Closed olegs closed 2 years ago
Batch update for papers was implemented in: 8dc0d89265b6a737c3abebd6316ab2c587cfc0a3
Using batch size = 5000, 7 batches per file, we get the following performance.
Current estimation for complete loading 6000 files is 6000 / (60min / 12min * 24hours) = 50days
Next step: make tables unlogged and unavailable for WAL - avoid double writing.
ALTER TABLE SSPublications SET UNLOGGED;
ALTER TABLE SSCitations SET UNLOGGED;
Before average file is processed within 12 minutes, will benchmark and report later once WAL is disabled.
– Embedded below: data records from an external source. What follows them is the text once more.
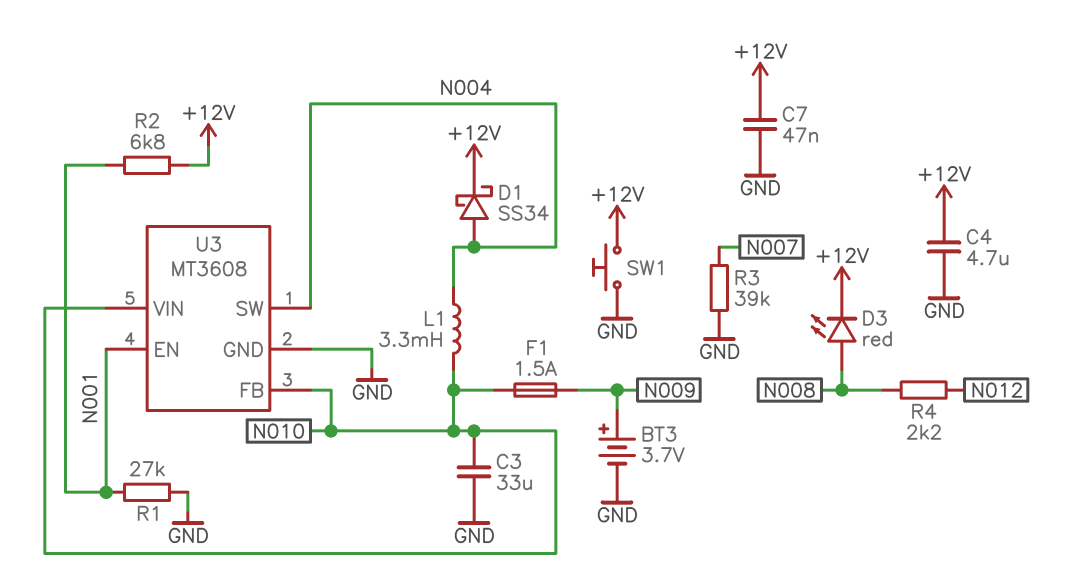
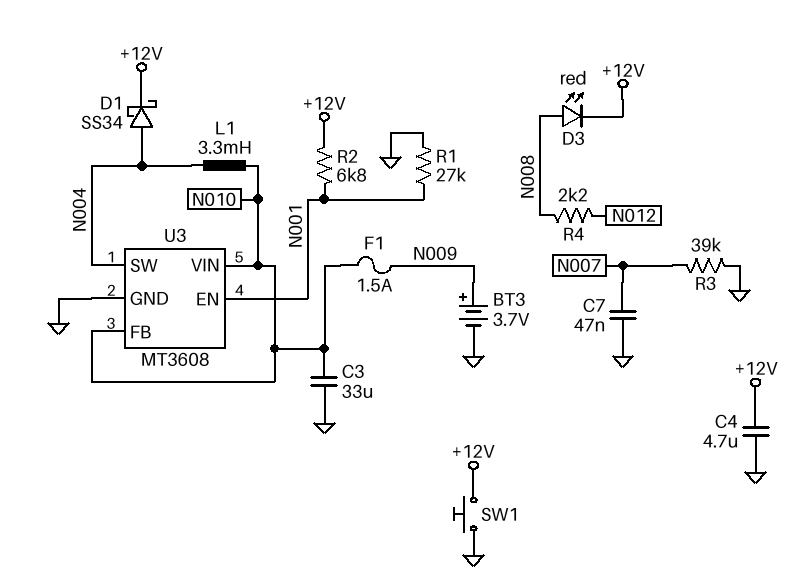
C7: 47nF (+12V, GND) -> 47nF (GND, N007)

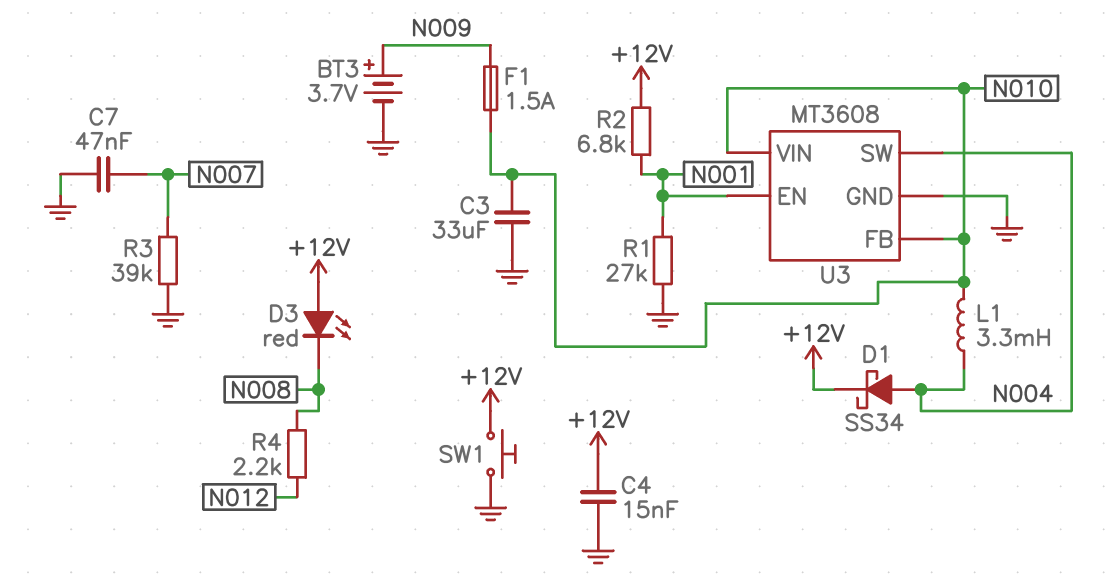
C4: 4.7uF (+12V, GND) -> 15nF (+12V, GND)
D3: LED red (A N008, K +12V) -> LED red (A +12V, K N008)

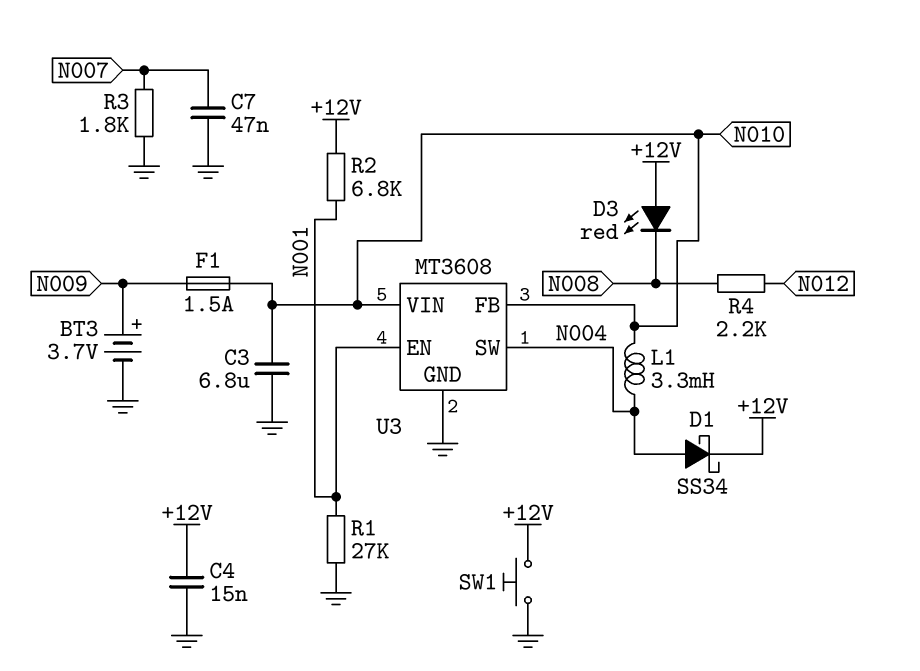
C3: 33uF (GND, N010) -> 6.8uF (GND, N010)
R3: 39k (GND, N007) -> 1.8k (GND, N007)

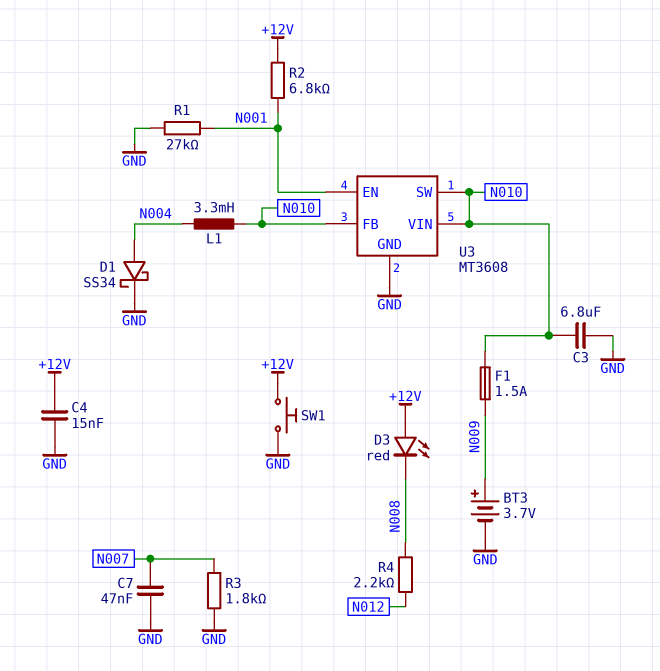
D1: schottky SS34 (A N004, K +12V) -> schottky SS34 (A N004, K GND)
U3 pin SW: N004 -> N010

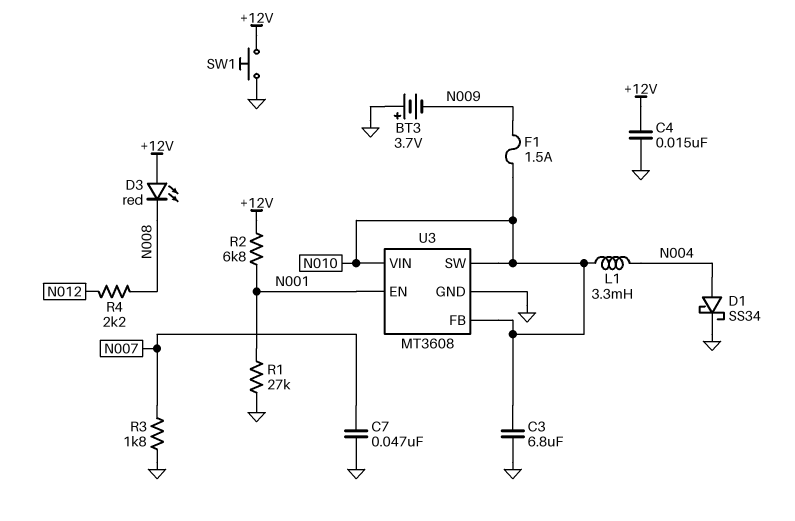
BT3: 3.7V (plus N009, minus GND) -> 3.7V (plus GND, minus N009)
Unfortunately, setting main table as unlogged, led to a critical error within DB, didn't retried yet.
Added new command line argument --index
, store all the data and only after storing is complete, create required indexes.
See https://github.com/JetBrains-Research/pubtrends/commit/aabf623bd1cb446d44269a34984db10a1a22b594
Only nescessary index is index on (crc32id, ssid) on sspublications.
Average file processing file takes 2 min, i.e. ~30 per hour, ~ 720 per day.
Current estimation for complete loading 6000 files is 6000 / 720 ~ 8 days.
Looks like Exposed launches single insert statement for each article.